God, be the Love to Search and Keep Me is a hymn by Richard Bruxvoort Hooligan (b. 1967), a composer and musician who teaches about music and spiritual formation. He writes in styles from chant to pop-rock. He is the owner of worldmaking.net and is currently working on a study of the Psalms at PsalmImmersion.com. Born in Minnesota, he studied at Luther College and United Theological Seminary. The hymn is a lorica – a song intended to be sung while dressing, arming oneself for battle, or traveling, as a protection against spiritual enemies. Christians have prayed in other forms for this kind of protection. Martin Luther, in the morning and evening prayers he included in the Small Catechism, asked God for the “evil foe” to have no power over him. A lorica may still mean this or something like it but its meaning is likely to be extended more generally to a prayer for the indwelling and surrounding of Christ with us on our daily journeys. Hooligan says that the tune for this hymn “started as a lullaby for our newborn son Sam.”
This morning’s postlude is a toccata by Jan Pieterszoon Sweelinck, Toccata (from Italian toccare, literally, “to touch”, with “toccata” being the action of touching) is a virtuoso piece of music typically for a keyboard or plucked string instrument featuring fast-moving, lightly fingered or otherwise virtuosic passages or sections, with or without imitative or fugal interludes, generally emphasizing the dexterity of the performer's fingers.
Sweelinck was a Dutch composer, organist, and pedagogue whose work straddled the end of the Renaissance and beginning of the Baroque eras. Many of his family were musicians – principally organists. He was the elder son of Peter Swybbertszdon and Elske Sweeling, he adopted his mother's family name.

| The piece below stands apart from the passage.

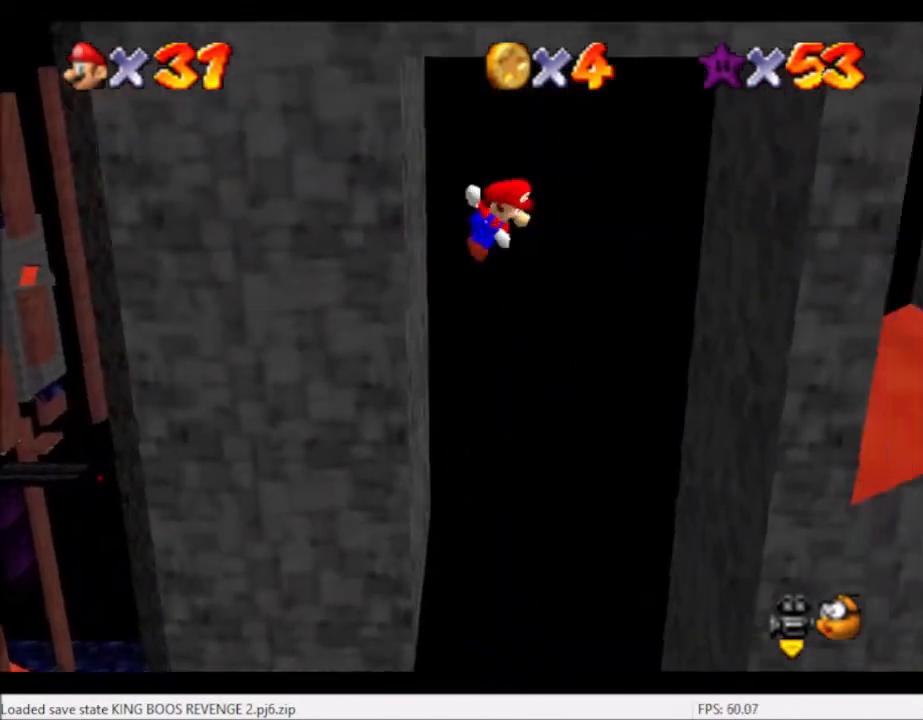
{"buttons": ["A"], "left_stick": "up-right", "right_stick": "center", "events": [[200, "left_stick", "right"], [300, "left_stick", "up-right"]]}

The assertion that he studied in Venice with Zarlino, the famous composerand theorist, is not supported by surviving evidence. His only known teachers besides his father were Jacob Buyck, pastor at the Oude Kerk, Amsterdam, and Jan Willemszoon Lossy, a counter- tenor and shawm player at Haarlem, who taught him not organ but composition. By 1580, and possibly as early as 1577, he was organist at the Oude Kerk; his duties there were probably to provide an hour of music twice daily in the church. He became famous for his brilliant improvisations at the organ and harpsichord. From this time onward he left Amsterdam only to inspect new organs and advise on repairs and restorations.
As a teacher, Sweelinck was influential and sought after, and his pupils were among the most highly regarded musicians of the time; they included Andreas Düben , Peter Hasse , Samuel Scheidt and Gottfried Scheidt , Paul Siefert , Ulrich Cernitz, Jacob Praetorius , and Johann Heinrich Scheidemann , founders of the so-called north German organ school of the 17th century. He was known in Germany as the “maker of organists”.